#### [Problems to solve]
(1) Which health problems does the children's dental FAQ say teething does not cause? List them all.
(2) Continue the children's dental FAQ from its final sentence.

#### [Document segment]
-*-*-
FAQs for 0-4 years

Primary or baby teeth are usually developed before your child is born and will start to come through at around six months. All 20 teeth will be through by about age two, and at around six years the adult teeth will begin to come through. 

Most children do suffer some pain during teething. Their cheeks may appear red and warm to touch. Using special gels and teething rings can help to reduce the pain. However, teething does not cause health problems like high fever, vomiting, diarrhoea, and ear infection. If the child has any of these symptoms, or if pain continues, it is best to consult with a health professional.

The New Zealand government, through the district health board, provides free dental care for all children and adolescents. To be eligible for this free service it is important that your child is enrolled at the school dental service with your local DHB.
-*-*-
#### [Saved entries]
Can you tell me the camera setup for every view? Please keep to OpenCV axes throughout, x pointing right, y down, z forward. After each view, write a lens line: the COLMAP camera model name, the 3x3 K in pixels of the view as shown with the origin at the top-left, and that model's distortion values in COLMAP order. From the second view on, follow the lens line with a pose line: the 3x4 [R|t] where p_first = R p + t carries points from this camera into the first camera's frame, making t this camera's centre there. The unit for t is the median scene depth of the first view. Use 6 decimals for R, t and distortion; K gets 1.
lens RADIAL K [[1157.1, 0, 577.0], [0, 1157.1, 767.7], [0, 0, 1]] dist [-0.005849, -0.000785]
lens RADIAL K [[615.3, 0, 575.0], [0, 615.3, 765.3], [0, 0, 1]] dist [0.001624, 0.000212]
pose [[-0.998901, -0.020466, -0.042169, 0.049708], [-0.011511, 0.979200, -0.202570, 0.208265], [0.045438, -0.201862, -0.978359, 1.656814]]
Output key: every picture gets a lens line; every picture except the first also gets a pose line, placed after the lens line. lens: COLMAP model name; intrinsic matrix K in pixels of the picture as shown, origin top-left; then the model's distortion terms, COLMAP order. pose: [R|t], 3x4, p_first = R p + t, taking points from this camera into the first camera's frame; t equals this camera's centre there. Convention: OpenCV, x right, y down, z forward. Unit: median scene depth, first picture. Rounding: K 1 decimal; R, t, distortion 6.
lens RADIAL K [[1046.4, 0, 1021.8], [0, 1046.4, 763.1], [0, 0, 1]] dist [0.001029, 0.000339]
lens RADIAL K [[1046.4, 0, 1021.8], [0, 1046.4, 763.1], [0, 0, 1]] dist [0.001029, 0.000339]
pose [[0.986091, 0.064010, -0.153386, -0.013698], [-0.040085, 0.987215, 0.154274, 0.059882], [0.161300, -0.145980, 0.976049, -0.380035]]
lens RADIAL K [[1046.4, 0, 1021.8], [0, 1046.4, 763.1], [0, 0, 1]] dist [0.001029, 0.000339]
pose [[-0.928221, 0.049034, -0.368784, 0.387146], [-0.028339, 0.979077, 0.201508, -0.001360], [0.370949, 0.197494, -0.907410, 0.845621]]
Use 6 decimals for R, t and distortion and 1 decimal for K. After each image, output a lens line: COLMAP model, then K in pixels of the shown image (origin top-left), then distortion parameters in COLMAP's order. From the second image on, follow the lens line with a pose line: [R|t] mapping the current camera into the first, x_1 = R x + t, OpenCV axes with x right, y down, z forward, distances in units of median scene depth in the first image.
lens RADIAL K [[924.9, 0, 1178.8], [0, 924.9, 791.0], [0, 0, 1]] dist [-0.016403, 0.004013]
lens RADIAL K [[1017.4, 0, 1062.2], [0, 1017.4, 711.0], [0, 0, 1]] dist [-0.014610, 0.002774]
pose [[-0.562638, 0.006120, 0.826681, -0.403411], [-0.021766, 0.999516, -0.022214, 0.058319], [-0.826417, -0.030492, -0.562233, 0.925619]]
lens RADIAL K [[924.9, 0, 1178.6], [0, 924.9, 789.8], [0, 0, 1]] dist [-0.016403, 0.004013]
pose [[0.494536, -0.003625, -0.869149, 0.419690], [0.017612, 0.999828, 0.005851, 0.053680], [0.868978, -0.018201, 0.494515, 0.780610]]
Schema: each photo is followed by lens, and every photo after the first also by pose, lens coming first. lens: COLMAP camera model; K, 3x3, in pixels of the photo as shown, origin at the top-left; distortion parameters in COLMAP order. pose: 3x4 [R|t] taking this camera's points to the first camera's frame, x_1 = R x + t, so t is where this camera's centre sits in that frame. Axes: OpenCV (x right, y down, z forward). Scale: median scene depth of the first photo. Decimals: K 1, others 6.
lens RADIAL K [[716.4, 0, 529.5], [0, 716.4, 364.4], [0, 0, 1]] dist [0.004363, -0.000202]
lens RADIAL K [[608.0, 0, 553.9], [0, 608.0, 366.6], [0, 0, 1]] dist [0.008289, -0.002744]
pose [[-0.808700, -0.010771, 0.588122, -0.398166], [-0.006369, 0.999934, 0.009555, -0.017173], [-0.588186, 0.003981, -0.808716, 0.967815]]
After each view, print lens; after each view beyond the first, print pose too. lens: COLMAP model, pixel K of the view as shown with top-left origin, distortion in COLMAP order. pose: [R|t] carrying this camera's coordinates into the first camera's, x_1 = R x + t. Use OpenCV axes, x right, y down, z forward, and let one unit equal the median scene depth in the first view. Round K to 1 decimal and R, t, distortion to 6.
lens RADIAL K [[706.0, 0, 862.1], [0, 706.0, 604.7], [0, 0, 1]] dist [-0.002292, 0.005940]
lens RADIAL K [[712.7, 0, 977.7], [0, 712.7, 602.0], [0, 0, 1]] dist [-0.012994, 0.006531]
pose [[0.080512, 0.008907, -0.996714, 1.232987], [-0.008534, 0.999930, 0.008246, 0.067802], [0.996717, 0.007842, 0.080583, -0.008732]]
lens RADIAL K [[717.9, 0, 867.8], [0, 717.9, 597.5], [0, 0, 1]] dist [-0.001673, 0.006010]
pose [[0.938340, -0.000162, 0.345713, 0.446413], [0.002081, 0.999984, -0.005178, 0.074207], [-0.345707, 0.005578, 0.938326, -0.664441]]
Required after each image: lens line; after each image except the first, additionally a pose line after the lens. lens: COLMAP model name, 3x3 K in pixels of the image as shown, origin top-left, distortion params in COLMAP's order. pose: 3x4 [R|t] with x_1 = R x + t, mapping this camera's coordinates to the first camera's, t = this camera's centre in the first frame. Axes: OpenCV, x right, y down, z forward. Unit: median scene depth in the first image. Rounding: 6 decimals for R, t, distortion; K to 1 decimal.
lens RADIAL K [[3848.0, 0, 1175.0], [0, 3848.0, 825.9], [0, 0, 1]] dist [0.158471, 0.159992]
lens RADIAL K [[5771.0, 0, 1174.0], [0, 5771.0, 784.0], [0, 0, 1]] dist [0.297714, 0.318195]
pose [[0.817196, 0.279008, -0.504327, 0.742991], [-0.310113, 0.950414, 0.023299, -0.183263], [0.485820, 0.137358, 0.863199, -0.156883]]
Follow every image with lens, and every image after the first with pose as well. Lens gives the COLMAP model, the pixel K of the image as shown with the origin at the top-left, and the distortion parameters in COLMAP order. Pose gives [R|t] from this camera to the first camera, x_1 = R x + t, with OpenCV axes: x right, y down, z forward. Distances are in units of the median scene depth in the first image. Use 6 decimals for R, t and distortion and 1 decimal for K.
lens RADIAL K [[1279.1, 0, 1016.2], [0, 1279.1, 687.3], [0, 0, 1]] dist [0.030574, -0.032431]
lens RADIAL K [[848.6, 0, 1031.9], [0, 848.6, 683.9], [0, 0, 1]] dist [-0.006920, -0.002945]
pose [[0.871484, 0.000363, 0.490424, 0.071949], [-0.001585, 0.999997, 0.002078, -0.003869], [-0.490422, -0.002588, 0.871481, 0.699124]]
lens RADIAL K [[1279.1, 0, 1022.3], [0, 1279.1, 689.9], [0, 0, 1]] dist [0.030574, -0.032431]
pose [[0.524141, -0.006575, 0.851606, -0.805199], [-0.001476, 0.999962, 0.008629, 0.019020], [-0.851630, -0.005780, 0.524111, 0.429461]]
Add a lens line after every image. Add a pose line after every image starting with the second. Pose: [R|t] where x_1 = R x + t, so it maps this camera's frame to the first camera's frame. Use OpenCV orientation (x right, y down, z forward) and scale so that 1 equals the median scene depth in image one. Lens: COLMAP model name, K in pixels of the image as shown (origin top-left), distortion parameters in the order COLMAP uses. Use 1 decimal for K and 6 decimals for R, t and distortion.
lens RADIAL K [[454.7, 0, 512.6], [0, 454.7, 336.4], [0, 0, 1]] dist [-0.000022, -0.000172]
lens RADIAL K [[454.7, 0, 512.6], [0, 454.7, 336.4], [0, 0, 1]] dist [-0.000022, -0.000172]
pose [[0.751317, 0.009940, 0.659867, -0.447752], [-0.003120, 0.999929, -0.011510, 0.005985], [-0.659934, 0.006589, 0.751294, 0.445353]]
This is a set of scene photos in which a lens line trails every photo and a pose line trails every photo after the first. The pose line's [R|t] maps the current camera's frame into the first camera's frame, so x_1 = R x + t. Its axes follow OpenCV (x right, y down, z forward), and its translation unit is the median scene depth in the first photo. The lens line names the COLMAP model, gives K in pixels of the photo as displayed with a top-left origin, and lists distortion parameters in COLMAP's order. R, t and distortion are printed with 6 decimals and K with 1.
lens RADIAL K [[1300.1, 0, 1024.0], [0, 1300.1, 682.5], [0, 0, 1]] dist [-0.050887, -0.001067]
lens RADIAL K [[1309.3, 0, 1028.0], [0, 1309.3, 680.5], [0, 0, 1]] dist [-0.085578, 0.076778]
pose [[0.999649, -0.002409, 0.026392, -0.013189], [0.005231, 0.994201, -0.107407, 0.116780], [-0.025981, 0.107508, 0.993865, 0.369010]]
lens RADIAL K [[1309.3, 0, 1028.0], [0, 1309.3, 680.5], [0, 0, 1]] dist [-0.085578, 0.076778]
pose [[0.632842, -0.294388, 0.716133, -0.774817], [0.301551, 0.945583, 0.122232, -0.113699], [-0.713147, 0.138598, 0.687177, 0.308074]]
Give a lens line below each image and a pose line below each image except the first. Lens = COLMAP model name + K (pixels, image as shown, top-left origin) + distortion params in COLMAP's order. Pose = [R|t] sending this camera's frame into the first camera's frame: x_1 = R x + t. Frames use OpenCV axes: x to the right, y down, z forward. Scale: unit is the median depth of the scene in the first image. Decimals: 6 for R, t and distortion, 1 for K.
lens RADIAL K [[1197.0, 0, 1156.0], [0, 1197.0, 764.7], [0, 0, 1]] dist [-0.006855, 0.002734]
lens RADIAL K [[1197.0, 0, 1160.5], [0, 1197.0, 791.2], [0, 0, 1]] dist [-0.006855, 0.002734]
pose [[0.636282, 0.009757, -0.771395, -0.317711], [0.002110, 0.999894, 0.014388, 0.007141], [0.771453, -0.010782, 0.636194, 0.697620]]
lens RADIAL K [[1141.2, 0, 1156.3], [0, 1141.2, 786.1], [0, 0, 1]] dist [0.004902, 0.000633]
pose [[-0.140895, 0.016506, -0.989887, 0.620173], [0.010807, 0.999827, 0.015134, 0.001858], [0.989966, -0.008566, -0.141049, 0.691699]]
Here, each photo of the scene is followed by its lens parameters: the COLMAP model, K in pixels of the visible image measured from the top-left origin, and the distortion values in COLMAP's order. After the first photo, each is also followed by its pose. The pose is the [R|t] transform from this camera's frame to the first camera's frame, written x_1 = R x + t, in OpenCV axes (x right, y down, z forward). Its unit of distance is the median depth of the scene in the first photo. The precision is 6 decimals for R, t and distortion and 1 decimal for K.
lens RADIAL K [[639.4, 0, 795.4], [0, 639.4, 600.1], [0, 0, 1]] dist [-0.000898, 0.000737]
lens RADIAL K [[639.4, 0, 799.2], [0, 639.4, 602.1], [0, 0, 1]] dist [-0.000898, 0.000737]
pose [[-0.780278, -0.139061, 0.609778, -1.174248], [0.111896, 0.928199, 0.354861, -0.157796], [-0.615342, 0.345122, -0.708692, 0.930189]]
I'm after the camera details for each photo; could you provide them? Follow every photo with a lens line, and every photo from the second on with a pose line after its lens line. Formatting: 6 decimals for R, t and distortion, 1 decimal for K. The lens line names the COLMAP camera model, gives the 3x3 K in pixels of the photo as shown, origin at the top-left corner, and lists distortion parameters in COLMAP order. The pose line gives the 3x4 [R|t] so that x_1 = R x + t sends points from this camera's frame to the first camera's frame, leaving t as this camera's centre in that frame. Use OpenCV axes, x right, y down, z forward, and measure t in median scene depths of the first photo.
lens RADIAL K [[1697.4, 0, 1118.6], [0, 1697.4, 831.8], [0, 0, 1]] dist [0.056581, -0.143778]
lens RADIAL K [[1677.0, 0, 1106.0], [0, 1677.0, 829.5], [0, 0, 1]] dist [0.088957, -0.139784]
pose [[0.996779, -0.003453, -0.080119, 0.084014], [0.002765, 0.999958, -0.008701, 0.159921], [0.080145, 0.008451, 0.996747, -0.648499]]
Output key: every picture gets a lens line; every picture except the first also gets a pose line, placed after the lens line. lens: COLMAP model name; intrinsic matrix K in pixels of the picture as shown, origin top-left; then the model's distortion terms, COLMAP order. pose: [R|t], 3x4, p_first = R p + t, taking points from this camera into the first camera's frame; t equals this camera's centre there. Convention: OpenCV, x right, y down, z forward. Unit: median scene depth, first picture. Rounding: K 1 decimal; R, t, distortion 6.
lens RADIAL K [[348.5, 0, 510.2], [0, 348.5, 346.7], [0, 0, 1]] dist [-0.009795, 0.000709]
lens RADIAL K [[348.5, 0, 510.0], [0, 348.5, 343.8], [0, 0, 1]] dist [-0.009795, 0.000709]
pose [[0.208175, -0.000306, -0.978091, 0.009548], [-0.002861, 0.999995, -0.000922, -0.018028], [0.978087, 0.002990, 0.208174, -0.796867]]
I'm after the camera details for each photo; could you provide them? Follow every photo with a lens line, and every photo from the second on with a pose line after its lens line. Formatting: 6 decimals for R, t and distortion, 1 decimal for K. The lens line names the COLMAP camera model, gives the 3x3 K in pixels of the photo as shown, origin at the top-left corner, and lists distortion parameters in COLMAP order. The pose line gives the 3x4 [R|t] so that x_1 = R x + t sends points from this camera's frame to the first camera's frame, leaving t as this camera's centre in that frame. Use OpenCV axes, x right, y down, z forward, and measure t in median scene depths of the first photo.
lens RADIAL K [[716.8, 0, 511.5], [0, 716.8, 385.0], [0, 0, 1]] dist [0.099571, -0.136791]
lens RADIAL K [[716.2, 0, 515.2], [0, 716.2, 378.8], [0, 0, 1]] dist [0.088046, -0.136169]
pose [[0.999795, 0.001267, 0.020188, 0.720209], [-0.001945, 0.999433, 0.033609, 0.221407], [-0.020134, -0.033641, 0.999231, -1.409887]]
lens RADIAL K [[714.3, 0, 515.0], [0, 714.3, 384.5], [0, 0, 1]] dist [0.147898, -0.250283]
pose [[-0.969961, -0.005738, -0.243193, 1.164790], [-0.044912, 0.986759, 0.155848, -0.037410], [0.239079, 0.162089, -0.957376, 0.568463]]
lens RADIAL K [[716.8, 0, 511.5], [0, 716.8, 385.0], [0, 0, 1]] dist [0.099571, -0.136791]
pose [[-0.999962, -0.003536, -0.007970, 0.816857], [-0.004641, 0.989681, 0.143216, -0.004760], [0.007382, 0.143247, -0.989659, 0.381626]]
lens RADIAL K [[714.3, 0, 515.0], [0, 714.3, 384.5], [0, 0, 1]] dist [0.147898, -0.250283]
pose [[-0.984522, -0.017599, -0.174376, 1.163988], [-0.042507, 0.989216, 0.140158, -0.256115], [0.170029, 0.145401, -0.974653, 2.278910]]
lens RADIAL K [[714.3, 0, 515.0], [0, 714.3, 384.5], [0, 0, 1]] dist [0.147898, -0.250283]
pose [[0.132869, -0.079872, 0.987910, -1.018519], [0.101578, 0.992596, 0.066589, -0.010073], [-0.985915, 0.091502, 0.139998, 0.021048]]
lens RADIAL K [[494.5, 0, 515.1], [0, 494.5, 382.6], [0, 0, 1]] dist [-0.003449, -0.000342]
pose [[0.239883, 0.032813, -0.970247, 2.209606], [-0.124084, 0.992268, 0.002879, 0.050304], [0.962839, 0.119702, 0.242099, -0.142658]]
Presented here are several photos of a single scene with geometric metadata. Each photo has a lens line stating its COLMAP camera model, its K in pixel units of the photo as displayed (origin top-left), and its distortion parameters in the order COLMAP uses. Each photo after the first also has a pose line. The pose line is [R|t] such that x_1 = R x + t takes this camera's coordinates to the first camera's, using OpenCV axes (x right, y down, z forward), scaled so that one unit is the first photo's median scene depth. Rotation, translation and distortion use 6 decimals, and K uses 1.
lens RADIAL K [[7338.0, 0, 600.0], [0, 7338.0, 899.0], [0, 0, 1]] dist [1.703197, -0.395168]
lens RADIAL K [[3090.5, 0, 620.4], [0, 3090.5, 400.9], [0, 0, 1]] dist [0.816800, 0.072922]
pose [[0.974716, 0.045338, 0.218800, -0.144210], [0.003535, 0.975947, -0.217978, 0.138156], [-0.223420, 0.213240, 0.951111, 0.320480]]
-*-*-
#### [Results for the exercise]
(1) High fever, vomiting, diarrhoea, ear infection

(2)
Dental plaque is a soft, sticky coating of bacteria that forms on teeth every day. If not removed by brushing and flossing, the bacteria in dental plaque can cause tooth decay and gum disease.

Tooth decay, dental decay or a cavity is the gradual break down of the tooth. The bacteria in the plaque in your mouth turns sugar on your teeth into acid. This acid attacks the enamel of your teeth and after repeated attacks creates a hole or cavity.

Children should start using fluoride toothpaste as soon as their first teeth come through the gums. An adult should make sure that only a smear be used for children under six years and a pea-sized amount for children over six years.